Today's organizations rarely have a "single view of the truth." Executives waste time in meetings debating whose figures and policies are correct, rather than what to do about the company's issues.

Additionally, they worry about the consequences of making strategic decisions, using the wrong information, directly impacting the long-term survival of the organization.

The search for trusted information is a continuous pursuit for commanders in the "Mission Ready Room" and the "Corporate Board Room".

So how do you achieve the level of assurance that's required to make the "Bet the Firm" risk management decisions in your enterprise...

Supply Chain: Interdependencies Risk...

In the U.S., it is now less than 30 days away from the next cyclone season.  One thing is for sure. You are in complete control of your readiness factor.

In what countries do you operate? Do you source raw materials from politically unstable regions of the globe for your end products? Are you subject to a myriad of taxes, tariffs and duties including new security measures in our ports? How complex are your sales and distribution channels?

At the end of the day. the big question is: What is my financial, operational and economic risk exposure in the event of a disruption in our external supply-chain?

The risk of external supply-chain interdependencies has been talked about for many years. Monte Carlo simulations, scenario analysis and other methods have been effective in the determination of what the magnitude of a loss event may look like. Once the dollar analysis is done and you know that your exposure is $XXM. or $XB., then what do you do with that information?

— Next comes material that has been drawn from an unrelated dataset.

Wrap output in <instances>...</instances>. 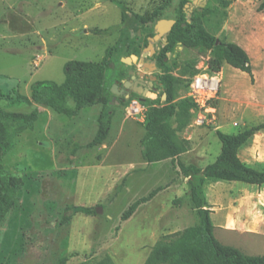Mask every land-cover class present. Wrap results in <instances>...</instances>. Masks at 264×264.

Much of the outcome of this exercise may go into the next strategic planning phase on who you need to partner with or create an alliance with in order to satisfy certain future contingencies. Once you realize that you need more than one source for a raw material or a key service to run your business, then the real analysis begins. Who and where do I find the best alternatives for this vital component in my global supply-chain?

If you begin your due diligence now on the top 10 vital components in your supply-chain contingency planning exercise, you might have these all completed, through the legal department and signed within a few months time. If you are lucky. Then you must really test the new supplier or source for your product or service to determine how smooth they operate when you pick up the phone or send the "Alert".

The ultimate architecture requires an "Adaptive Supply-Chain" that will provide cross-border agreements and resilient mutual-aid partners to assist in times of crisis. Just shifting production from one country to another may not be enough to mitigate the disruption in a vital component of the manufacturing process or delivery of services.

Having a reflexive and responsive supply-chain is only one of many contingencies in a robust Business Crisis and Continuity Management plan.

When was the last time you reviewed your key suppliers and sourcers plans for continuous operations and their record for testing these plans? This will be the place you find your greatest weakness in external supply-chain management.

And your readiness factor, is directly proportional to your interdependencies in your supply-chain.